- Written by: Deborah Cox; Andrew Knight;
- Directed by: Robert Marchand
- Starring: Jacqueline McKenzie; John Polson; Rebecca Gibney; Jeremy Sims; Jonathan Firth; Jerome Ehlers;
- Music by: Tim Finn
- Country of origin: Australia
- Original language: English

Production
- Producer: Ewan Burnett
- Cinematography: Kim Batterham
- Editor: Anne Carter

Original release
- Network: Seven Network
- Release: 25 May 1997

= Kangaroo Palace =

Kangaroo Palace is an Australian television drama miniseries which aired in 1997 on the Seven Network.

== Plot summary ==
In 1966, Catherine Macaleese (Jacqueline McKenzie) is counting the days until she meets her father, a distant childhood memory, and starts a new life with him in England. Heather Randall (Rebecca Gibney) is Catherine's cousin and closest friend who puts her marriage plans on hold to travel on the Oriana. Richard Turner (John Polson), an aspiring journalist, decides to try his luck on Fleet Street, and promises his fiancée, Sandy, that he will return in a few months.
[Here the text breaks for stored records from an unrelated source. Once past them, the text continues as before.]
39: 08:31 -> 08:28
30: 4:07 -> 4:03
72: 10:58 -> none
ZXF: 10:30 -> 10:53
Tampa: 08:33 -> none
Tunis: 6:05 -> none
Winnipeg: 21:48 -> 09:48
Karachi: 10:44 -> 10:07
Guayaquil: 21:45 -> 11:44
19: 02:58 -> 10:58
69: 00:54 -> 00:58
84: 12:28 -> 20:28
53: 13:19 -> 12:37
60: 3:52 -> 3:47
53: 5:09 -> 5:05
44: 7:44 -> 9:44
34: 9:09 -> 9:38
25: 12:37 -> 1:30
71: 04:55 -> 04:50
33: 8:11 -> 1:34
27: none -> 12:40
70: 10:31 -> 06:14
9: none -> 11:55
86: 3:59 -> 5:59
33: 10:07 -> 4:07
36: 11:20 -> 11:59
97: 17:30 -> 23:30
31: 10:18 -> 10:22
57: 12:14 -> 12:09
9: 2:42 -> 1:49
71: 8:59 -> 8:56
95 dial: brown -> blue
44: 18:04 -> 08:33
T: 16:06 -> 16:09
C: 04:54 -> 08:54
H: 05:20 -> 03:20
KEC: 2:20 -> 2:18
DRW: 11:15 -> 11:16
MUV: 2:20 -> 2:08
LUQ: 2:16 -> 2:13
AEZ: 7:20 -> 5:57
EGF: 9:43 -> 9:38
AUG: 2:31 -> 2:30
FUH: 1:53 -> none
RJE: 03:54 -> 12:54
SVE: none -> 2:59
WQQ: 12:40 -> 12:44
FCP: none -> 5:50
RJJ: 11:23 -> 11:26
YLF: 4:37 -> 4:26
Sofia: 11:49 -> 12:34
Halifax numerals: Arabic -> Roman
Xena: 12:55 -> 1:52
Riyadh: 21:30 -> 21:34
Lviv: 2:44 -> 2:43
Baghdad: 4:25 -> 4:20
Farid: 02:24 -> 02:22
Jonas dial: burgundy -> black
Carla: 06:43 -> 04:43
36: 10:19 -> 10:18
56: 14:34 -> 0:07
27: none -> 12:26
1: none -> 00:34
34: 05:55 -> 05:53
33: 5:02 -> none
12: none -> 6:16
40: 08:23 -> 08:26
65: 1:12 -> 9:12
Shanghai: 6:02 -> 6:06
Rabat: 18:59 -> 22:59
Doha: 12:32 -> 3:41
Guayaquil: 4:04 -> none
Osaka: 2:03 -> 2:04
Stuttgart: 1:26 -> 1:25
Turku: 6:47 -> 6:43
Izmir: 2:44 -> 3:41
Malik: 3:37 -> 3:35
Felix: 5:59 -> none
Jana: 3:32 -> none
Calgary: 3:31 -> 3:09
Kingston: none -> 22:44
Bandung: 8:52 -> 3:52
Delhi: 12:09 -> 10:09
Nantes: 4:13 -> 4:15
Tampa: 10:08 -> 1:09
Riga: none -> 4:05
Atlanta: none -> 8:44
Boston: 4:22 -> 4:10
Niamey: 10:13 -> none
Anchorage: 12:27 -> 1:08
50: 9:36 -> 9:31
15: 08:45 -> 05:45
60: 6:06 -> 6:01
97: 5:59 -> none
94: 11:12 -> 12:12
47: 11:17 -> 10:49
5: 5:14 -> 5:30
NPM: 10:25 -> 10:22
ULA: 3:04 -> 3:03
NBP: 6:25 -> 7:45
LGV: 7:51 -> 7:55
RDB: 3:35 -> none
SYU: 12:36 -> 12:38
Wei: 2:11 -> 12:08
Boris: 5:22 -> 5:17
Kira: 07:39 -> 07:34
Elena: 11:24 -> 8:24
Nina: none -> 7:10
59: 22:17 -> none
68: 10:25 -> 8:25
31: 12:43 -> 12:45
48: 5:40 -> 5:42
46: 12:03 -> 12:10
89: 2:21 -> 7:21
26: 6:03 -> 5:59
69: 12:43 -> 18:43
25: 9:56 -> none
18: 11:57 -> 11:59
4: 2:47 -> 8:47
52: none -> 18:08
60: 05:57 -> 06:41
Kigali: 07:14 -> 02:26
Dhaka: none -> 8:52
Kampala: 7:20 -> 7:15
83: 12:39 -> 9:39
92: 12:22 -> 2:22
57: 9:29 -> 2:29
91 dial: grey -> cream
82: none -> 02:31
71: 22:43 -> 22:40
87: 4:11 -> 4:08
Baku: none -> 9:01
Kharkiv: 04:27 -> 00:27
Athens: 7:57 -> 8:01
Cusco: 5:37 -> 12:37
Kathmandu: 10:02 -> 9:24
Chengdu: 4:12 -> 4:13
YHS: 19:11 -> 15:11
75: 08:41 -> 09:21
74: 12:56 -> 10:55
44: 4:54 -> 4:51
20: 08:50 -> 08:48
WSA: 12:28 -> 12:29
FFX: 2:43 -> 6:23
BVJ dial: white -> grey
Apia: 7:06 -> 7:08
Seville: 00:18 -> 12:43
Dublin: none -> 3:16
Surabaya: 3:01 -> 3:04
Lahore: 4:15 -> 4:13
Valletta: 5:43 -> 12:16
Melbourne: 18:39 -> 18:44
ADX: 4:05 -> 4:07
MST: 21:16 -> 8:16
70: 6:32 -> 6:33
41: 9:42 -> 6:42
Jack Gill (Jeremy Sims), heading along a path of self-destruction, embarks on the journey at the last minute. On board, Jack disappears with the group's money and the trio arrive penniless. The only contact they have is a friend of Jack's, the mysterious Terence Foster-Burrows (Jonathan Firth). He shows little surprise for their predicament and offers them rooms in the Palace.